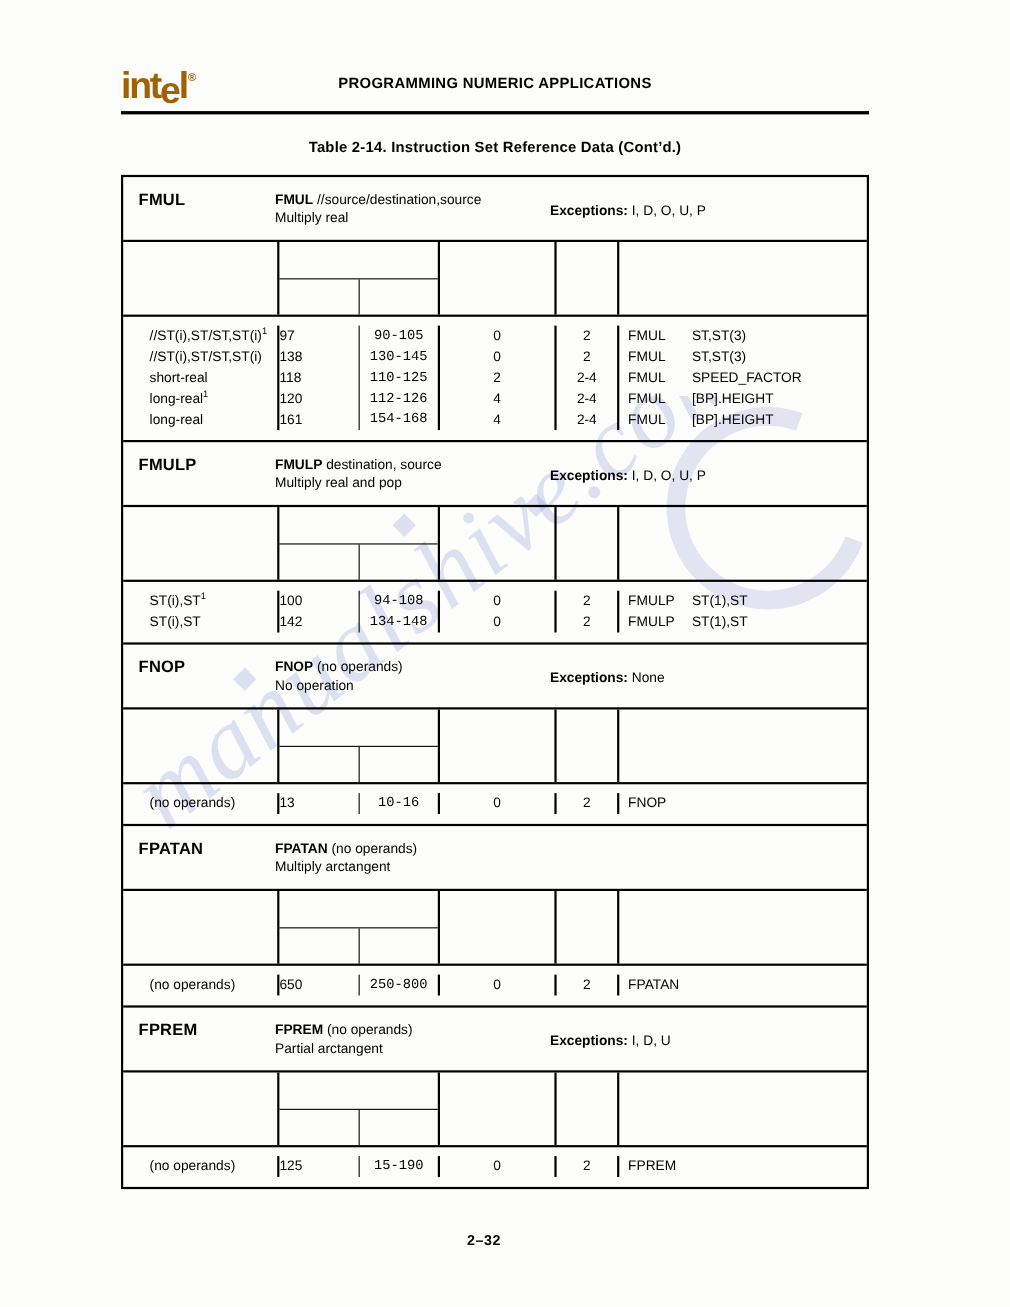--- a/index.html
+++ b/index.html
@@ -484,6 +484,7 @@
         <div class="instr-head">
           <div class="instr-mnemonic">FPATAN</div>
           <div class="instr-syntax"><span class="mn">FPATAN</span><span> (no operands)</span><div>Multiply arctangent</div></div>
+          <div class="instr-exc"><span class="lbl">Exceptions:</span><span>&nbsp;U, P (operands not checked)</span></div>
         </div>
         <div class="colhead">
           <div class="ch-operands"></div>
——————————
## Instructions to follow
Would you give the material back exactly, minus the pictures?

## Final answer
--- a/index.html
+++ b/index.html
@@ -484,6 +484,7 @@
         <div class="instr-head">
           <div class="instr-mnemonic">FPATAN</div>
           <div class="instr-syntax"><span class="mn">FPATAN</span><span> (no operands)</span><div>Multiply arctangent</div></div>
+          <div class="instr-exc"><span class="lbl">Exceptions:</span><span>&nbsp;U, P (operands not checked)</span></div>
         </div>
         <div class="colhead">
           <div class="ch-operands"></div>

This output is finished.